Brit Group Services Ltd
- Type: Subsidiary
- Industry: Insurance
- Founded: 1995
- Headquarters: London, England, UK
- Key people: Richard Ward (Chairman), Martin Thompson (Group Chief Executive Officer)
- Products: Insurance, Reinsurance
- Revenue: £1,070.5 million (2014)
- Operating income: £162.6 million (2014)
- Net income: £139.0 million (2014)
- Parent: Fairfax Financial
- Website: www.britinsurance.com

= Brit Insurance =

General insurance and reinsurance provider

Brit is an international general insurance and reinsurance group specialising in commercial insurance. It was acquired by Fairfax Financial in May 2015.

==History==
The Company was founded as Benfield & Rea Investment Trust in 1995. In 1996 it acquired Stewart Syndicates Limited and in 1999 it went on to buy Wren PLC. In 1999 it ceased to be an investment trust and relisted as Brit Insurance Holdings PLC.

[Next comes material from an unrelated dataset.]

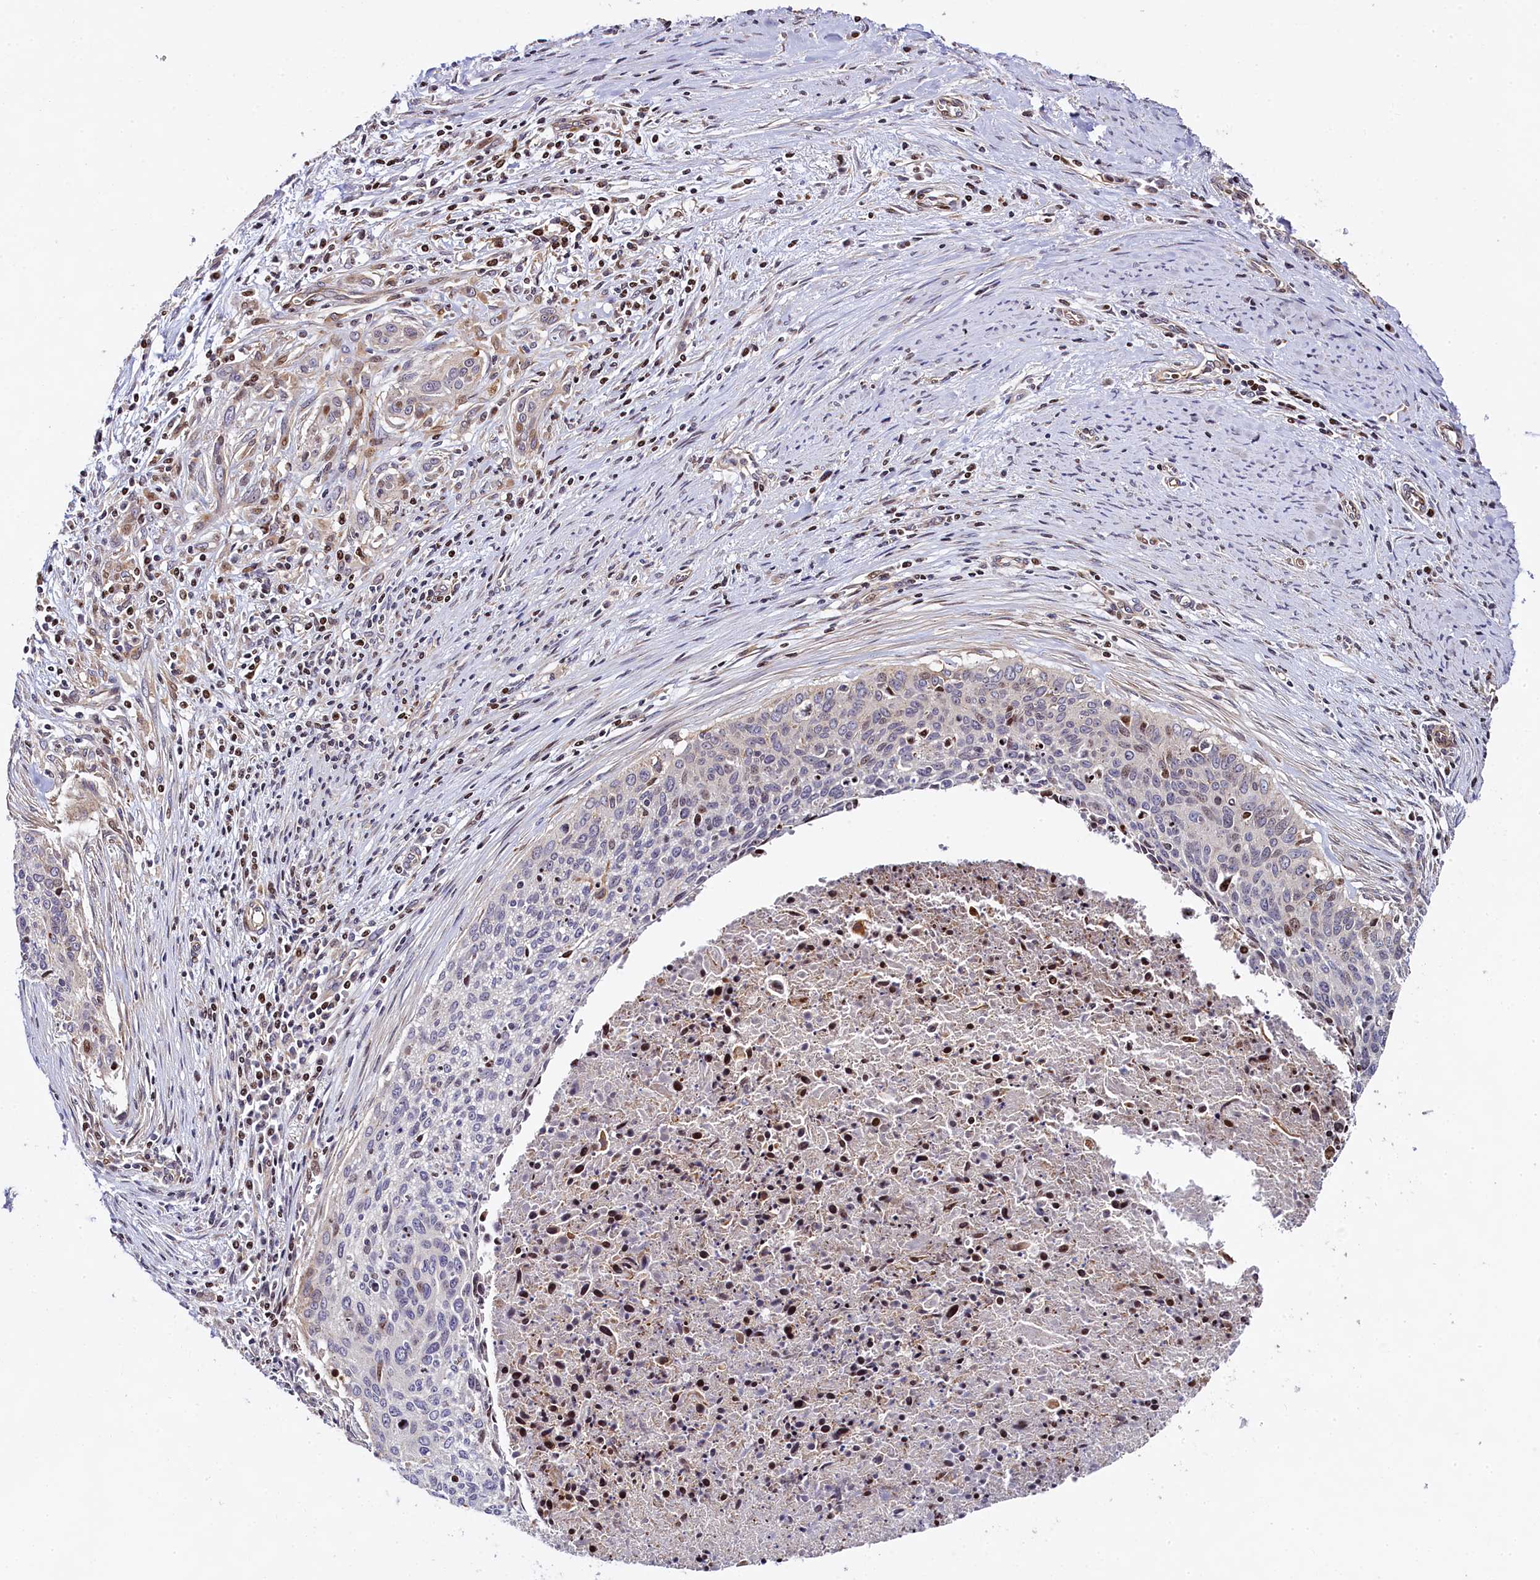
{"staining": {"intensity": "moderate", "quantity": "<25%", "location": "nuclear"}, "tissue": "cervical cancer", "cell_type": "Tumor cells", "image_type": "cancer", "snomed": [{"axis": "morphology", "description": "Squamous cell carcinoma, NOS"}, {"axis": "topography", "description": "Cervix"}], "caption": "Cervical cancer (squamous cell carcinoma) stained for a protein (brown) demonstrates moderate nuclear positive staining in about <25% of tumor cells.", "gene": "TGDS", "patient": {"sex": "female", "age": 55}}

Achilles Netherlands Holdings B.V., a company formed by funds managed by private equity firms Apollo Management and CVC Capital Partners, agreed to acquire the firm for £888 million in October 2010. Its offer was declared unconditional in March 2011 and following this Brit Insurance was removed from the FTSE 250 Index.

On 18 June 2012 Brit announced the sale of its subsidiary Brit Insurance Limited (BIL) to RiverStone Group. The company was subject to an initial public offering in March 2014.

The company was acquired by Fairfax Financial in May 2015.

==Operations==
Brit has a diversified portfolio of businesses both in terms of geographic location and types of business. Business is written through Lloyd's Syndicate 2987.